Plus je lance de flashs lumineux, plus il crisse, il hurle, il bouge, il griffe. Et plus j’ai peur. Alors je lance encore des sorts de lumière.
Jusqu’à ce que je sente quelque chose me frôler. Je m’éloigne rapidement en hurlant. C’était… un bonbon ? Je rouvre les yeux. Parceque…. Oui je les ai fermés en cours de l’histoire. Son sourire ne l’a pas quitté mais il semble encore plus crisper qu’au début. Je le vois qui griffe et déchire les paquets de nourriture. Le bas en bas est plein de bonbons dragéifiés coloré comme un arc-en-ciel. Je ….
Je ne comprends plus rien. Je suis perplexe. Pourquoi il n’attaque pas ?
Une fois à cours de bonbons, il porte ses griffes sur les canettes. De soda.

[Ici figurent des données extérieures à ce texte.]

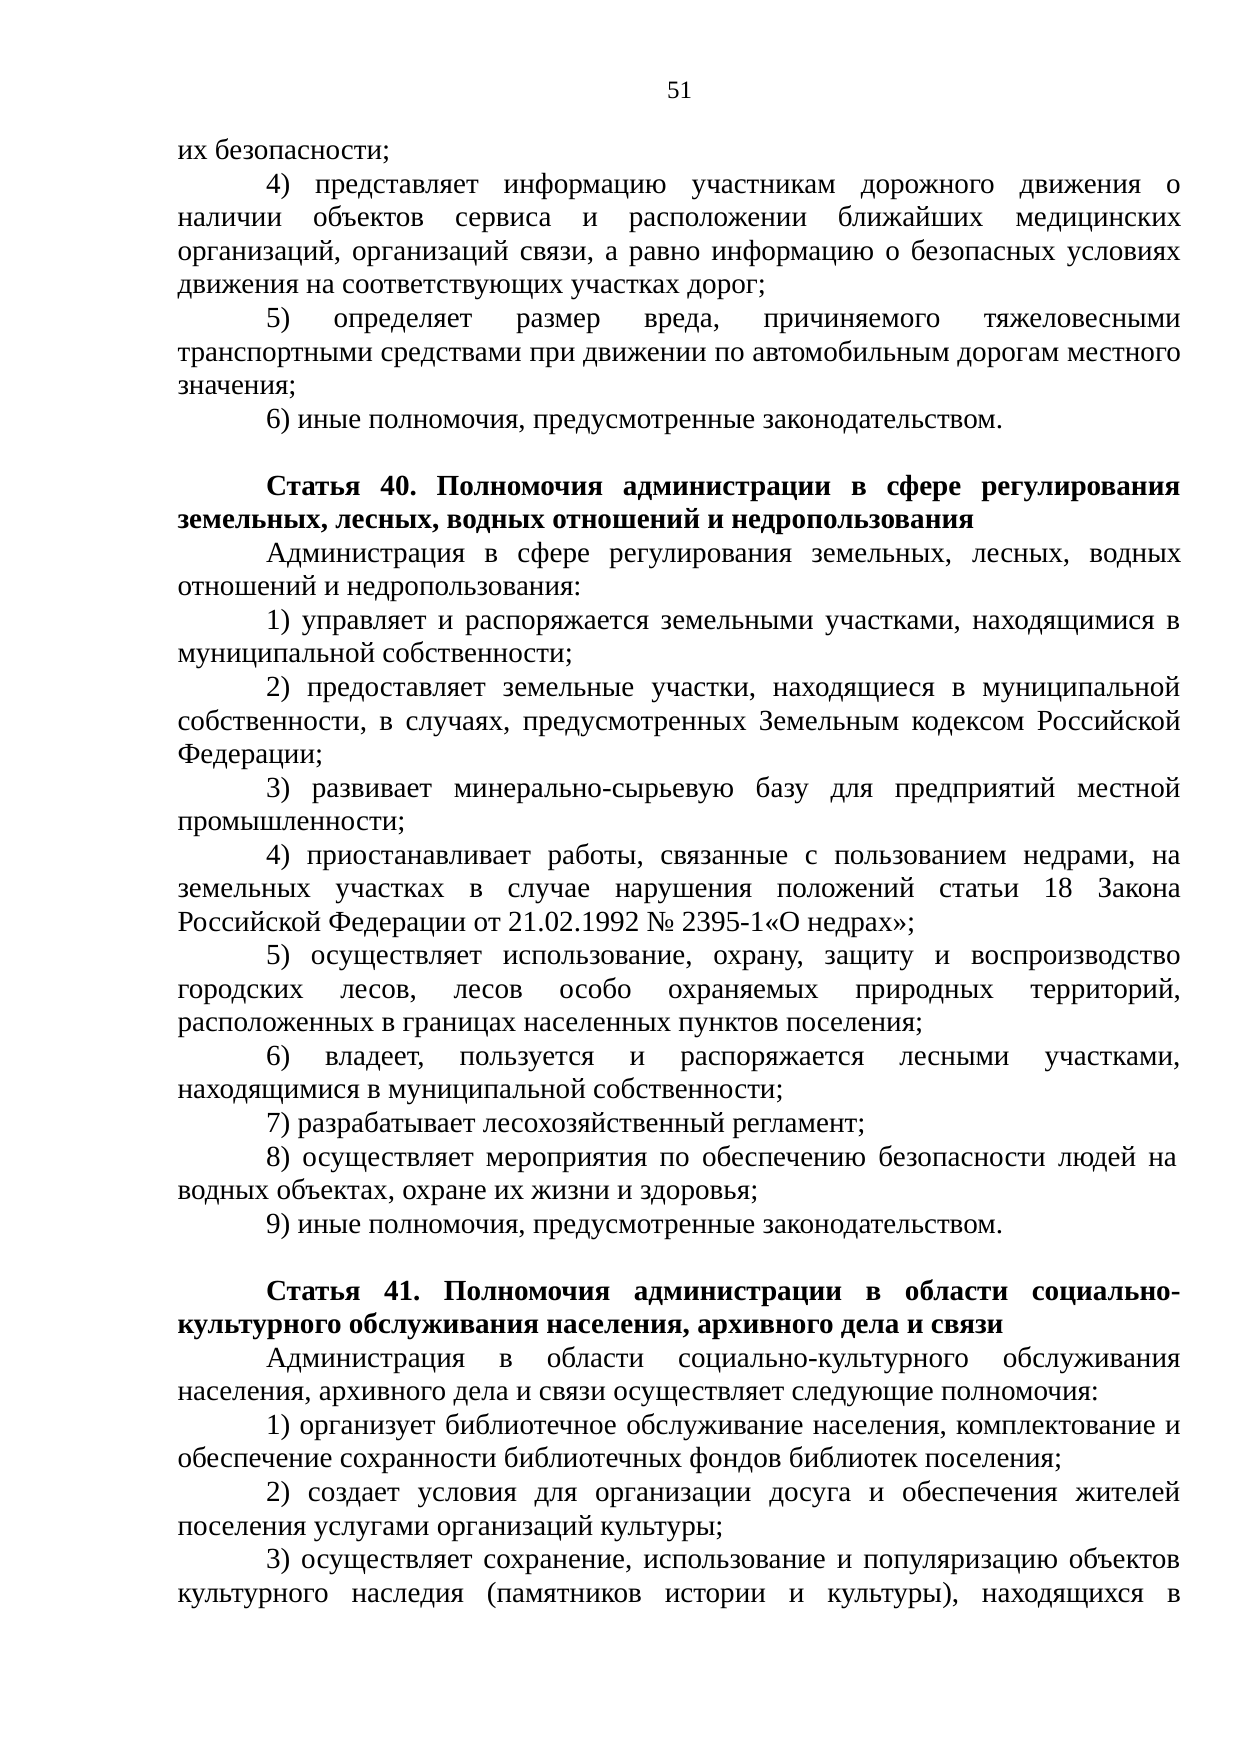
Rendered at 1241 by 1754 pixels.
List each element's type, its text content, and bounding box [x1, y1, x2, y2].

text 3) развивает минерально-сырьевую базу для предприятий местной промышленности; [177, 770, 1181, 837]
title 4) представляет информацию участникам дорожного движения о наличии объектов сервиса и расположении ближайших медицинских организаций, организаций связи, а равно информацию о безопасных условиях движения на соответствующих участках дорог; [177, 166, 1181, 300]
text 6) иные полномочия, предусмотренные законодательством. [177, 401, 1181, 434]
text 1) организует библиотечное обслуживание населения, комплектование и обеспечение сохранности библиотечных фондов библиотек поселения; [177, 1407, 1181, 1474]
text 1) управляет и распоряжается земельными участками, находящимися в муниципальной собственности; [177, 602, 1181, 669]
text 2) предоставляет земельные участки, находящиеся в муниципальной собственности, в случаях, предусмотренных Земельным кодексом Российской Федерации; [177, 669, 1181, 770]
text Статья 40. Полномочия администрации в сфере регулирования земельных, лесных, водных отношений и недропользования [177, 468, 1181, 535]
text 9) иные полномочия, предусмотренные законодательством. [177, 1206, 1181, 1239]
text 2) создает условия для организации досуга и обеспечения жителей поселения услугами организаций культуры; [177, 1474, 1181, 1541]
text 6) владеет, пользуется и распоряжается лесными участками, находящимися в муниципальной собственности; [177, 1038, 1181, 1105]
text 4) приостанавливает работы, связанные с пользованием недрами, на земельных участках в случае нарушения положений статьи 18 Закона Российской Федерации от 21.02.1992 № 2395-1«О недрах»; [177, 837, 1181, 937]
text 5) определяет размер вреда, причиняемого тяжеловесными транспортными средствами при движении по автомобильным дорогам местного значения; [177, 300, 1181, 401]
text Администрация в сфере регулирования земельных, лесных, водных отношений и недропользования: [177, 535, 1181, 602]
text Администрация в области социально-культурного обслуживания населения, архивного дела и связи осуществляет следующие полномочия: [177, 1340, 1181, 1407]
text Статья 41. Полномочия администрации в области социально-культурного обслуживания населения, архивного дела и связи [177, 1273, 1181, 1340]
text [177, 1541, 1181, 1608]
text 8) осуществляет мероприятия по обеспечению безопасности людей на водных объектах, охране их жизни и здоровья; [177, 1139, 1178, 1206]
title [177, 132, 1181, 166]
text 5) осуществляет использование, охрану, защиту и воспроизводство городских лесов, лесов особо охраняемых природных территорий, расположенных в границах населенных пунктов поселения; [177, 937, 1181, 1038]
text 7) разрабатывает лесохозяйственный регламент; [177, 1105, 1181, 1139]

Pcht. Pcht. Il arrive à en ouvrir plusieurs et …….. Il se transforme en petit poisson, encore plus petit que moi glissant, disparaissant dans la rivière de soda qui recouvre les bonbons dragéifié au fond du distributeur…………..
Pssssccchhhhhhhhhh….
Ça mousse
Beaucoup…. Vite ! Trop vite !!!! Au secours !!! Je me recroqueville sur moi-même et forme une sphère de lumière magique autour de moi pour me protéger. Je protège surtout mes ailes, il ne faut AB-SO-LU-MENT pas qu’elles soient mouillées !
Le distributeur est submergé par les eaux noires et mousseuses, collantes comme la mélasse, puis d’un coup… Je me sens tomber, emportée par la pression liquide qui se déverse sur le sol du couloir.
J’entends un hurlement féminin en fond sonore. Moi j’ai la tête qui tourne alors que ma boule glisse au sol dans tous les sens.
Lorsque je reprends un peu composition, j’entends dans un bureau, une discussion passionnée concernant un distributeur automatique possédé.
Comment je vais leur expliquer tout ça moi ?... Je devrais peut-être le dessiner ? En tout cas... D’une certaine façon… J’ai réussi à l’exorciser ce distributeur… non ? Je devrais peut-être me contenter de leur écrire cette version sans plus de détails.